The pressure on CISOs and CIOs has intensified by leaps and bounds. They're expected to enable digital transformation while preventing sophisticated attacks, often with limited budgets and unrealistic expectations from boards who don't understand cybersecurity complexities. Based on our experience working with thousands of enterprises, three strategies can transform this impossible position into a manageable risk.

First, implement risk-based security investments aligned with business priorities. Most organizations scatter cybersecurity budgets across multiple point solutions without understanding which assets matter most to business operations. CISOs need to conduct comprehensive business impact assessments that identify critical systems, data flows, and processes, then allocate security investments proportionally.

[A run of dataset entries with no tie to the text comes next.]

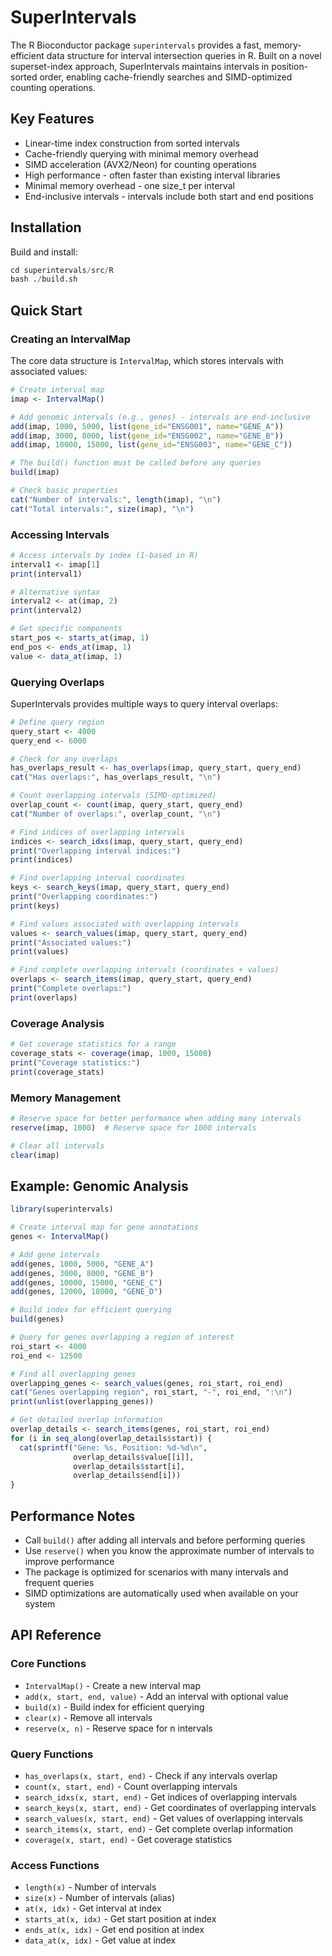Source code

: # SuperIntervals

The R Bioconductor package `superintervals` provides a fast, memory-efficient data structure for interval intersection queries in R.
Built on a novel superset-index approach, SuperIntervals maintains intervals in position-sorted order,
enabling cache-friendly searches and SIMD-optimized counting operations.

## Key Features

- Linear-time index construction from sorted intervals
- Cache-friendly querying with minimal memory overhead
- SIMD acceleration (AVX2/Neon) for counting operations
- High performance - often faster than existing interval libraries
- Minimal memory overhead - one size_t per interval
- End-inclusive intervals - intervals include both start and end positions

## Installation

Build and install:
```r
cd superintervals/src/R
bash ./build.sh
```

## Quick Start

### Creating an IntervalMap

The core data structure is `IntervalMap`, which stores intervals with associated values:

```r
# Create interval map
imap <- IntervalMap()

# Add genomic intervals (e.g., genes) - intervals are end-inclusive
add(imap, 1000, 5000, list(gene_id="ENSG001", name="GENE_A"))
add(imap, 3000, 8000, list(gene_id="ENSG002", name="GENE_B")) 
add(imap, 10000, 15000, list(gene_id="ENSG003", name="GENE_C"))

# The build() function must be called before any queries
build(imap)

# Check basic properties
cat("Number of intervals:", length(imap), "\n")
cat("Total intervals:", size(imap), "\n")
```

### Accessing Intervals

```r
# Access intervals by index (1-based in R)
interval1 <- imap[1]
print(interval1)

# Alternative syntax
interval2 <- at(imap, 2)
print(interval2)

# Get specific components
start_pos <- starts_at(imap, 1)
end_pos <- ends_at(imap, 1)
value <- data_at(imap, 1)
```

### Querying Overlaps

SuperIntervals provides multiple ways to query interval overlaps:

```r
# Define query region
query_start <- 4000
query_end <- 6000

# Check for any overlaps
has_overlaps_result <- has_overlaps(imap, query_start, query_end)
cat("Has overlaps:", has_overlaps_result, "\n")

# Count overlapping intervals (SIMD-optimized)
overlap_count <- count(imap, query_start, query_end)
cat("Number of overlaps:", overlap_count, "\n")

# Find indices of overlapping intervals
indices <- search_idxs(imap, query_start, query_end)
print("Overlapping interval indices:")
print(indices)

# Find overlapping interval coordinates
keys <- search_keys(imap, query_start, query_end)
print("Overlapping coordinates:")
print(keys)

# Find values associated with overlapping intervals
values <- search_values(imap, query_start, query_end)
print("Associated values:")
print(values)

# Find complete overlapping intervals (coordinates + values)
overlaps <- search_items(imap, query_start, query_end)
print("Complete overlaps:")
print(overlaps)
```

### Coverage Analysis

```r
# Get coverage statistics for a range
coverage_stats <- coverage(imap, 1000, 15000)
print("Coverage statistics:")
print(coverage_stats)
```

### Memory Management

```r
# Reserve space for better performance when adding many intervals
reserve(imap, 1000)  # Reserve space for 1000 intervals

# Clear all intervals
clear(imap)
```

## Example: Genomic Analysis

```r
library(superintervals)

# Create interval map for gene annotations
genes <- IntervalMap()

# Add gene intervals
add(genes, 1000, 5000, "GENE_A")
add(genes, 3000, 8000, "GENE_B")
add(genes, 10000, 15000, "GENE_C")
add(genes, 12000, 18000, "GENE_D")

# Build index for efficient querying
build(genes)

# Query for genes overlapping a region of interest
roi_start <- 4000
roi_end <- 12500

# Find all overlapping genes
overlapping_genes <- search_values(genes, roi_start, roi_end)
cat("Genes overlapping region", roi_start, "-", roi_end, ":\n")
print(unlist(overlapping_genes))

# Get detailed overlap information
overlap_details <- search_items(genes, roi_start, roi_end)
for (i in seq_along(overlap_details$start)) {
  cat(sprintf("Gene: %s, Position: %d-%d\n", 
              overlap_details$value[[i]], 
              overlap_details$start[i], 
              overlap_details$end[i]))
}
```

## Performance Notes

- Call `build()` after adding all intervals and before performing queries
- Use `reserve()` when you know the approximate number of intervals to improve performance
- The package is optimized for scenarios with many intervals and frequent queries
- SIMD optimizations are automatically used when available on your system

## API Reference

### Core Functions
- `IntervalMap()` - Create a new interval map
- `add(x, start, end, value)` - Add an interval with optional value
- `build(x)` - Build index for efficient querying
- `clear(x)` - Remove all intervals
- `reserve(x, n)` - Reserve space for n intervals

### Query Functions
- `has_overlaps(x, start, end)` - Check if any intervals overlap
- `count(x, start, end)` - Count overlapping intervals
- `search_idxs(x, start, end)` - Get indices of overlapping intervals
- `search_keys(x, start, end)` - Get coordinates of overlapping intervals  
- `search_values(x, start, end)` - Get values of overlapping intervals
- `search_items(x, start, end)` - Get complete overlap information
- `coverage(x, start, end)` - Get coverage statistics

### Access Functions
- `length(x)` - Number of intervals
- `size(x)` - Number of intervals (alias)
- `at(x, idx)` - Get interval at index
- `starts_at(x, idx)` - Get start position at index
- `ends_at(x, idx)` - Get end position at index  
- `data_at(x, idx)` - Get value at index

Second, embrace automation for routine security operations while reserving human expertise for strategic decision-making. The talent shortage means security teams cannot manually handle the volume of alerts modern environments generate. AI-powered SIEM platforms, automated threat response systems, and behavioral analytics can handle tier-one security operations, freeing skilled professionals for threat hunting, incident response strategy, and security architecture decisions.

Third, establish integrated threat intelligence that provides unified visibility across the entire technology stack. Modern attacks span endpoints, networks, cloud environments, and supply chains. Security teams using disconnected tools cannot correlate indicators or understand attack progression. Platforms like our Seqrite XDR solution provide the holistic view necessary for detecting advanced persistent threats and coordinated attacks that traditional perimeter-focused approaches miss completely.

Cybersecurity needs to be treated as a business enabler rather than a cost center. When security teams can showcase measurable business value through risk reduction, operational efficiency, and competitive advantage, they gain the executive support necessary for building truly proactive defense ecosystems.